An hour after eating a light lunch they were given either an energy drink containing 42g of sugar and 30 milligrams of caffeine, or an identically tasting zero-sugar drink.
They then performed a monotonous 90-minute test during the afternoon "dip" to assess their sleepiness and ability to concentrate.
The researchers found that for the first 30 minutes there was no difference in the reaction times or error rates.
But 50 minutes after consuming the drinks, the performance of those who had had the energy drink started to slip, and they became significantly sleepier.
'Have a cat nap'
Professor Jim Horne, who runs the Sleep Research Centre at the University of Loughborough. said: "A 'sugar rush' is not very effective in combating sleepiness - so avoid soft drinks that contain lots of sugar but little or no caffeine.

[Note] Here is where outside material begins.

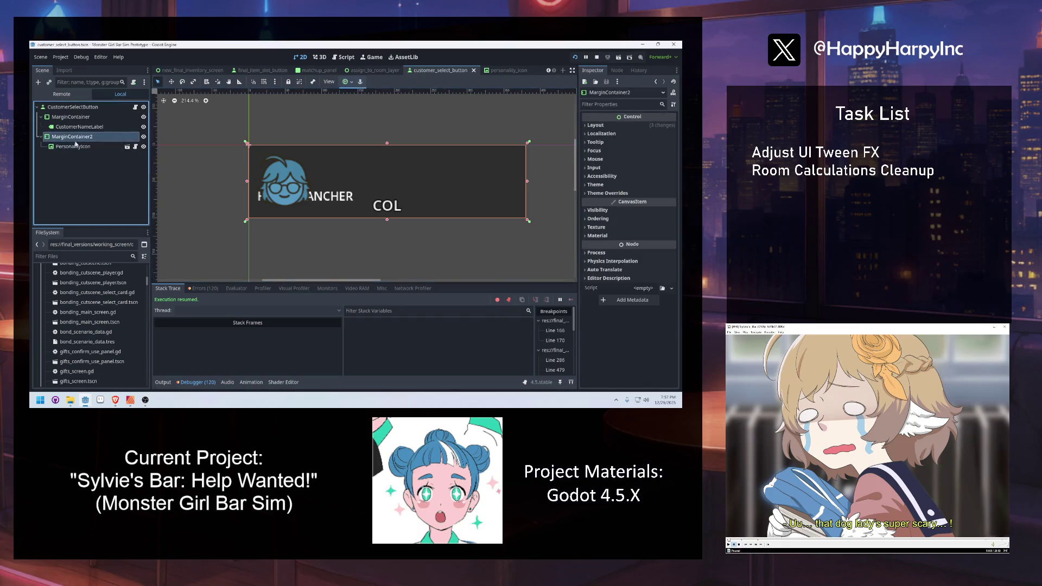
click(608, 193)
click(603, 201)
click(655, 211)
text(60)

"A much better way to combat sleepiness is to have a drink that contains more useful amounts of caffeine and combine this with a short nap."
Professor Horne said people with low blood sugar would feel better after having an energy drink.
But he added: "Whilst there is good evidence that sugar intake can boost physical energy, there is little support for it having any benefits for a sleepy brain."
Drivers who are feeling sleepy are advised to take precisely those measures to help them reach their destination.
But Dr Neil Stanley of the British Sleep Society said the only thing your body needs when you start to feel tired is sleep.
"We live in a tired society - which is why these drinks exist."
But he added: "Energy drinks boost blood sugar. They are good for athletes. But if you're sitting still, you're not doing anything with that energy."
Dr Stanley said drivers and others who were feeling tired should turn to caffeine if they could not get the sleep their body wanted.
"As the Highway Code recommends, you should have a couple of caffeine drinks and a cat nap."
"But when you come down, you'll be back to where you were."